Single Site Crawls

PBN Lab now gives you the ability to crawl a single web site in its entirety with just a couple of clicks.

Setting up the job is as easy as entering a single URL, whether it’s the home page or any page of the site and the crawler will crawl right around the site to reveal every single expired domain they’re linking out to.

Finding 600 niche-specific domains in 1 targeted crawl:

Watch this 5 minute video now, where I show you how I crawled Pat Flynn’s Smart Passive Income website in about 15 minutes flat, revealing the 300 domains he links out to.
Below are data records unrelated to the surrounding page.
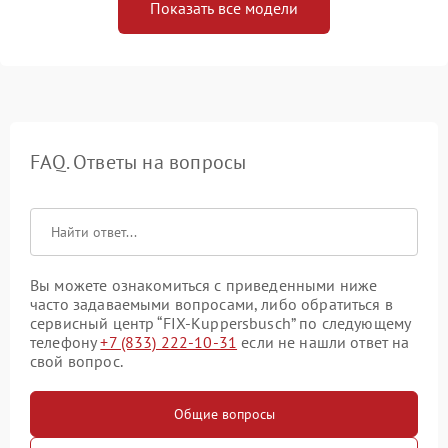
Показать все модели
FAQ. Ответы на вопросы
Вы можете ознакомиться с приведенными ниже
часто задаваемыми вопросами, либо обратиться в
сервисный центр “FIX-Kuppersbusch” по следующему
телефону
+7 (833) 222-10-31
если не нашли ответ на
свой вопрос.
Общие вопросы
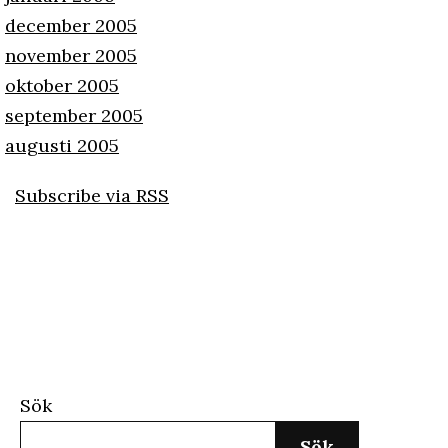
december 2005
november 2005
oktober 2005
september 2005
augusti 2005
Subscribe via RSS
Sök
Sök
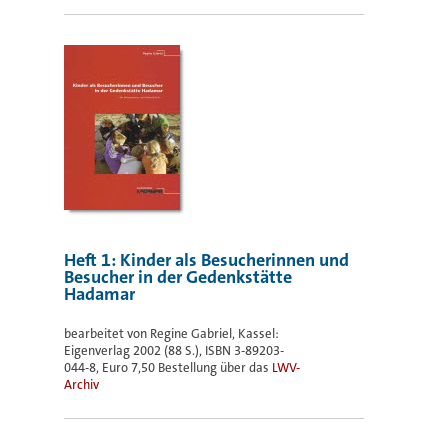
Heft 1: Kinder als Besucherinnen und
Besucher in der Gedenkstätte
Hadamar
bearbeitet von Regine Gabriel, Kassel:
Eigenverlag 2002 (88 S.), ISBN 3-89203-
044-8, Euro 7,50 Bestellung über das
LWV-
Archiv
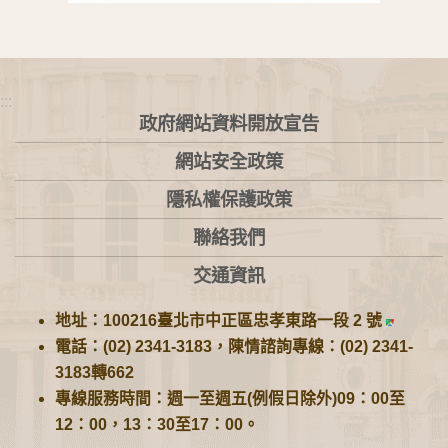
:::
政府網站資料開放宣告
網站安全政策
隱私權保護政策
聯絡我們
交通資訊
地址：100216臺北市中正區忠孝東路一段 2 號
電話：(02) 2341-3183，陳情諮詢專線：(02) 2341-
3183轉662
專線服務時間：週一至週五(例假日除外)09：00至
12：00，13：30至17：00。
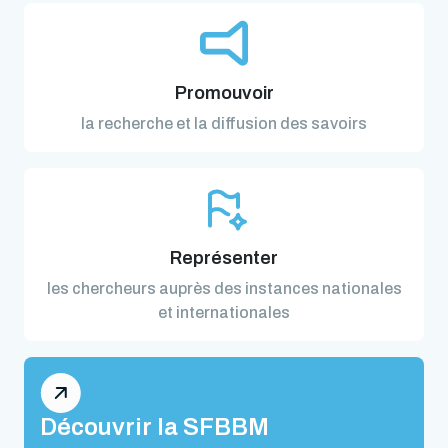
Promouvoir
la recherche et la diffusion des savoirs
Représenter
les chercheurs auprès des instances nationales
et internationales
Découvrir la SFBBM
Better still, check out I found more than 600 niche-specific domains in the airline industry by crawling just one web directory!

 

How the Single Site Crawl works:

The crawler begins with the URL you provide, and will continue crawling and indexing every link it finds, but it will only crawl web pages whose “hostname” matches the original site you provided.

For instance, if you specify a URL of http://www.42seconds.com (or even http://www.42seconds.com/category/sub-category), in either case, the hostname is www.42seconds.com.

Both HTTP and HTTPS pages will be crawled, regardless of which URL you start with. It’s best you copy and paste their site url – but if you’re unsure, go to with HTTP.

For example, here’s a list of pages that will be crawled based on the hostname www.42seconds.com:

  • http://www.42seconds.com
  • http://www.42seconds.com/about
  • https://www.42seconds.com/category/post-name
  • https://www.42seconds.com/category/another-post
  • http://www.42seconds.com/page.html
  • https://www.42seconds.com/contact-us.php
  • …everything and anything on www.42seconds.com

Sites that would NOT be crawled:

  • http://blog.42seconds.com – because the hostname is blog.42seconds.com
  • http://blog.42seconds.com/category/post-name – because the hostname is blog.42seconds.com
  • http://support.42seconds.com – because the hostname is support.42seconds.com
  • http://wiki.42seconds.com – because the hostname is wiki.42seconds.com
  • …anything that is not strictly www.42seconds.com!

Why not all sub-domains at once?

The reason it works this way is that technically hosts “www” and “blog” on the domain 42seconds.com are completely seperate properties. They could be different sites, on different servers, in different countries even!

In some instances, they could be different and unrelated sites (think of web 2.0 properties, like wordpress.com, for instance).

Or, they could simply be massive authority sites with silo’d content, with finance.42seconds.com and sports.42seconds.com. Or, maybe like Wikipedia, they use subdomains to manage the site in different languages. I.e. en.wikipedia.org vs. fr.wikipedia.org.

We have to assume they’re different properties, or otherwise you’d lose the ability to stick to one web property, or to one specific silo, for instance.

It’s worth noting that all of the URLs parsed in the crawl will still be indexed and assessed as being potentially expired domains.

Current limitations of the single site crawl:

As at 18th August 2016:

  • The maximum number of URLs that will be crawled in a single job is currently 100,000 pages. This limitation will be improved/removed in the near future, but for the moment, this is ensuring each crawl engine doesn’t have any memory issues.
  • The number of crawl bots that will be used is currently limited to 30 for the single-site crawl, regardless of which plan you’re on. This is to prevent having the private proxy IPs from being banned (temporarily or not) by the web server, since we’re crawling it from end-to-end in one go.
  • You must be on a Tera or Exa plan to have access to this feature. It is NOT available on the Byte or Mega plan.